Des résultats similaires
ont été obtenus dans une étude importante en Finlande (5) qui a porté sur plus
de 14 000 personnes. La Finlande connaissant la consommation de café par
habitant la plus importante du monde, il a été possible de déterminer le risque
de développement du diabète à des niveaux élevés de consommation. Dans cette
étude, les gros buveurs de café, à savoir ceux consommant 10 tasses ou plus par
jour, étaient les moins susceptibles de développer la maladie. Cette
consommation élevée réduisait le risque de 79% pour les sujets féminins et de
55% pour les sujets masculins.
Les résultats étaient
également encourageants pour les personnes buvant des quantités moindres –
trois ou quatre tasses par jour : le risque de diabète était réduit de 29% pour
les sujets féminins et de 27% pour les sujets masculins.
Le mécanisme ou
processus selon lequel le café exerce son effet bénéfique n'est pas clair. Le
café est un composé complexe et sa composition est altérée par de nombreux
facteurs dont la torréfaction, le mélange et la préparation.

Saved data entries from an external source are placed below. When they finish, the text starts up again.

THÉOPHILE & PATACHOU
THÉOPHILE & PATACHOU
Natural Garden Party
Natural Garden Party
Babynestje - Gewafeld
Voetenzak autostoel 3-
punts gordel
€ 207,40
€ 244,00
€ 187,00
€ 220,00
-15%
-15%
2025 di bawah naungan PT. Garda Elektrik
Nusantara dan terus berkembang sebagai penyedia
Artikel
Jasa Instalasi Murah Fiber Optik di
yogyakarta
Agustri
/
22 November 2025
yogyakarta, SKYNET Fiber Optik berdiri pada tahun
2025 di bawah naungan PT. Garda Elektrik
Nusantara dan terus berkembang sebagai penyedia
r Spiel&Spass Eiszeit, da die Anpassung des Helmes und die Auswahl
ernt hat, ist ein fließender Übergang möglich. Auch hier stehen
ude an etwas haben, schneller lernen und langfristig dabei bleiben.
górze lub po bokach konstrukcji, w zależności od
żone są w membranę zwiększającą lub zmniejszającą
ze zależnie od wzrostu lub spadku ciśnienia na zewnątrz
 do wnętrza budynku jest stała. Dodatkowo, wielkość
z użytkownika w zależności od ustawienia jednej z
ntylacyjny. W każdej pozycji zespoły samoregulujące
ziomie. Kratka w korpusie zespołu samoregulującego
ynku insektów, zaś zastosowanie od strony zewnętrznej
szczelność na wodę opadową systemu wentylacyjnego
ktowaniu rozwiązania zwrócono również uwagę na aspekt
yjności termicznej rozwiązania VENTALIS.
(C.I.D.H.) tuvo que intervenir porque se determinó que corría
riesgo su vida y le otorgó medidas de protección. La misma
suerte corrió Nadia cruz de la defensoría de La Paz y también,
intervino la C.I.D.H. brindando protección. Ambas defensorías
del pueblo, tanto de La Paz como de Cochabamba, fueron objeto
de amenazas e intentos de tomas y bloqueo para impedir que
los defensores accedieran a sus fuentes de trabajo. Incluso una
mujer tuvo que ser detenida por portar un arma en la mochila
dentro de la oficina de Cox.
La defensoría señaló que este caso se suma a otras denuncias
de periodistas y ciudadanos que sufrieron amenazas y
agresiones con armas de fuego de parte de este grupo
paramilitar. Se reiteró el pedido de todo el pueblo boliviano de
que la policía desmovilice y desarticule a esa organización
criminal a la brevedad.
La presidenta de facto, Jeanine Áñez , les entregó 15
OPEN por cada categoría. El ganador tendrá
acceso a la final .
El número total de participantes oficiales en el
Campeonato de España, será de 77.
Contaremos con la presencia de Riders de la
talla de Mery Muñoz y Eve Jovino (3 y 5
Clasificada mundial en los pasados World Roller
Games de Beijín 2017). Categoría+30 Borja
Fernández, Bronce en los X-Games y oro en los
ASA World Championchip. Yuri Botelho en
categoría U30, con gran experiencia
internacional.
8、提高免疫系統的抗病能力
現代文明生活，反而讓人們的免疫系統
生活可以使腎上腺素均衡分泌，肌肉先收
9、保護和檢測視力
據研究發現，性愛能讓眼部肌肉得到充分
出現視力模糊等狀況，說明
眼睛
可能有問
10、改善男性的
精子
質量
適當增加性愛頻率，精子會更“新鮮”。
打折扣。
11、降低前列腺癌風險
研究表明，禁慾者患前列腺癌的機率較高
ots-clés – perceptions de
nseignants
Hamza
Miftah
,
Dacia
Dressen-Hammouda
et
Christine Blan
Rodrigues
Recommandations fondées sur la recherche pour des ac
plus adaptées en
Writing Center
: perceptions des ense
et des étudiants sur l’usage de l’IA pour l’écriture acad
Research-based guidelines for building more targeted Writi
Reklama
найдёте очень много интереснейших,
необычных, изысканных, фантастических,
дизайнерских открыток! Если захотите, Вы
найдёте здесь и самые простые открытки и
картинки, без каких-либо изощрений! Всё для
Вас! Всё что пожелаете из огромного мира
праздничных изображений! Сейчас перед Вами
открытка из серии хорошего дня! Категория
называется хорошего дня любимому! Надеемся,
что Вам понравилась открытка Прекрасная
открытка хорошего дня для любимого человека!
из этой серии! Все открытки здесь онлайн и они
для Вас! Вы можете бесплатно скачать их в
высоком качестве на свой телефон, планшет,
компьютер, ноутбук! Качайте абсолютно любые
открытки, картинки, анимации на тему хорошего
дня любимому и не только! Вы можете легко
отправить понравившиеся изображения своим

On estime que la
caféine joue un rôle significatif mais le café est également une source
importante d'acides chlorogéniques qui ont des propriétés antioxydantes.
On pense que les acides
chlorogéniques inhibent une enzyme active dans la formation du glucose dans
l'intestin grêle (6,7), et l'inhibition de cette enzyme est une méthode
couramment utilisée pour lutter contre les taux élevés de glucose dans le sang
ou hyperglycémie. Une hyperglycémie prolongée entraîne des complications graves
de la maladie. La caféine et un autre élément du café, la théophylline, sont
également des stimulants puissants des cellules du pancréas, organe qui produit
l'insuline (8). Le diabète de type II apparaît lorsque les cellules
musculaires, hépatiques et adipeuses ne font pas une bonne utilisation de
l'insuline.
En définitive, le
pancréas ne peut plus produire assez d'insuline pour répondre aux besoins de
l'organisme, affectant ainsi la capacité de ce dernier à emmagasiner l'énergie
des aliments.
CONCLUSION
Il existe des preuves significatives pour indiquer que la consommation de café peut réduire sensiblement le risque d'apparition du diabète de type II mais des recherches supplémentaires sont nécessaires pour évaluer le rôle exact du café dans ce processus et mieux connaître les effets bénéfiques de ses composants clés. Toutefois, les premiers indices donnent à penser que le café pourra être inclus dans les recommandations diététiques d'un programme de prévention du diabète de type II.